> _Texto de origem_:
○ ○ ○ ○
Brasil – O corregedor nacional de Justiça, ministro Mauro Campbell Marques, defendeu com veemência a necessidade de os magistrados estarem fisicamente presentes nas comarcas para as quais foram designados, especialmente no interior do Brasil. Em palestra proferida na abertura da primeira sessão do Conselho Pleno do Conselho Federal da Ordem dos Advogados do Brasil (OAB), realizada nesta segunda-feira (2), o ministro do Superior Tribunal de Justiça (STJ) enfatizou que a proximidade com a realidade local é essencial para um Judiciário mais humano e eficaz.
“O magistrado precisa conhecer o ambiente em que exerce a jurisdição, entender a realidade local e as pessoas que dela fazem parte”, afirmou Campbell. Para ele, esse contato direto com a população contribui diretamente para decisões judiciais mais responsáveis e sensíveis ao contexto social de cada região. O corregedor argumentou que a ausência física dos juízes em suas comarcas pode comprometer a qualidade da prestação jurisdicional, distanciando o magistrado das peculiaridades culturais, econômicas e sociais das comunidades atendidas.
○ ○ ○ ○
> _Enunciado da tarefa_: Dê continuidade à notícia sobre a defesa, feita pelo corregedor Mauro Campbell Marques, da presença física dos juízes nas comarcas, começando logo após a última frase apresentada.
○ ○ ○ ○
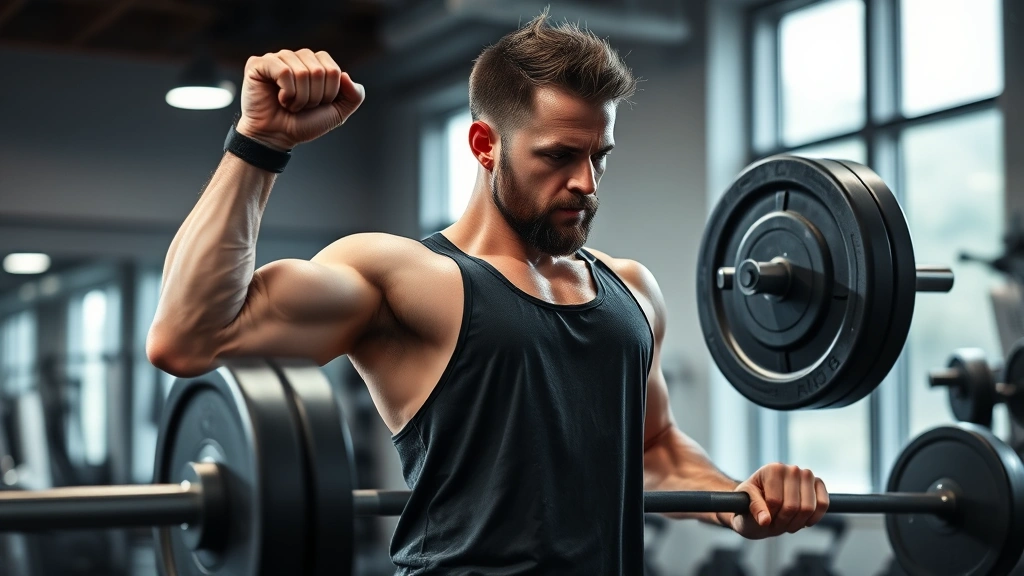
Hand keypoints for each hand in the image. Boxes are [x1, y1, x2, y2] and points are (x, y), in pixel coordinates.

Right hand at [235, 49, 365, 150]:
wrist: (277, 137)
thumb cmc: (303, 123)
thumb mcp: (337, 113)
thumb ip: (354, 96)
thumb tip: (346, 75)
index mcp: (314, 63)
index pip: (333, 70)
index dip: (329, 93)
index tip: (316, 104)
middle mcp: (296, 57)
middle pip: (319, 71)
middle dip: (314, 97)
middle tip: (301, 106)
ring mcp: (277, 58)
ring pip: (302, 72)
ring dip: (300, 98)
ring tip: (290, 104)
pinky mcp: (259, 64)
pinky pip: (284, 71)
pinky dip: (287, 92)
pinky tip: (279, 99)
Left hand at [721, 463, 828, 538]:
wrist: (764, 501)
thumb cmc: (752, 502)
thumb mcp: (745, 504)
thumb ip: (754, 509)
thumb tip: (765, 520)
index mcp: (772, 469)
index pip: (775, 501)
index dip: (770, 516)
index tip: (764, 518)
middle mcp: (791, 469)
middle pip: (793, 506)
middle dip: (784, 521)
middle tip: (776, 523)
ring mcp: (807, 475)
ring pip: (808, 508)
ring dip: (797, 522)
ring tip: (787, 522)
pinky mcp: (818, 484)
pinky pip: (824, 504)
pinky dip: (814, 517)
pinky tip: (804, 521)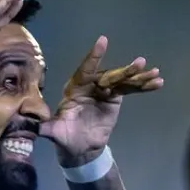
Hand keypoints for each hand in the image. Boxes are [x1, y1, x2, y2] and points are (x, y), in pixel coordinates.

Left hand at [40, 36, 163, 165]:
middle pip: (108, 75)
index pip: (84, 70)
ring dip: (138, 76)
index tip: (102, 42)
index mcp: (74, 89)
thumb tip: (32, 125)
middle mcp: (89, 86)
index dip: (93, 57)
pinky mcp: (114, 98)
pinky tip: (157, 82)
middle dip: (124, 69)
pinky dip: (143, 87)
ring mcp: (103, 91)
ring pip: (121, 80)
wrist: (79, 148)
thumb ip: (45, 128)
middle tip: (140, 62)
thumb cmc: (64, 138)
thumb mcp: (54, 133)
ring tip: (153, 71)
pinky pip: (129, 90)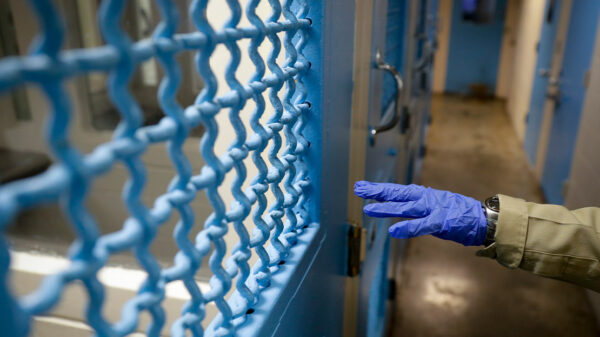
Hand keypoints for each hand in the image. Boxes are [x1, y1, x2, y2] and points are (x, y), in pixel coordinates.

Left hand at [354, 181, 486, 245]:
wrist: (482, 219)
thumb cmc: (456, 213)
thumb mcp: (432, 206)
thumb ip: (415, 206)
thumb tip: (398, 205)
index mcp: (422, 195)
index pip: (396, 191)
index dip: (378, 189)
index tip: (362, 187)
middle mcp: (424, 199)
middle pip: (397, 194)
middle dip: (377, 192)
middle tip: (358, 189)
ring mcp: (432, 209)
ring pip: (405, 207)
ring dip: (386, 208)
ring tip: (369, 209)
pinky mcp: (441, 222)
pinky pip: (421, 225)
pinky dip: (408, 228)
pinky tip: (394, 231)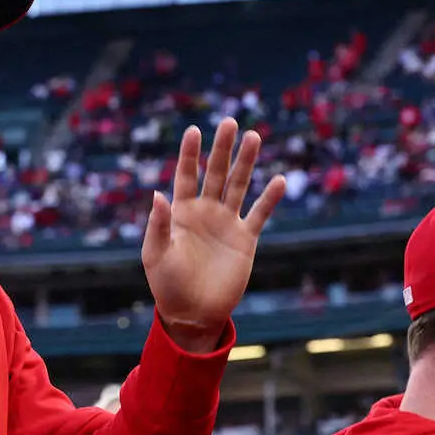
○ ○ ○ ○
> _Resultado do exercício_:
A fala do ministro ecoa sua própria trajetória profissional. Campbell citou sua experiência como promotor de Justiça no interior do Amazonas — onde atuou por três mandatos como procurador-geral de Justiça — como um elemento fundamental na formação de sua visão sobre a importância da presença efetiva. “Esse contato direto contribui para decisões mais responsáveis e sensíveis ao contexto social”, reiterou.
Durante o evento na OAB, o corregedor também destacou a relevância do diálogo institucional entre os poderes e entidades do sistema de Justiça. Ele defendeu um Judiciário pautado pela “decência administrativa” e pelo equilíbrio nas relações, inclusive com a advocacia. “O diálogo institucional é indispensável para o bom funcionamento do sistema de Justiça”, completou.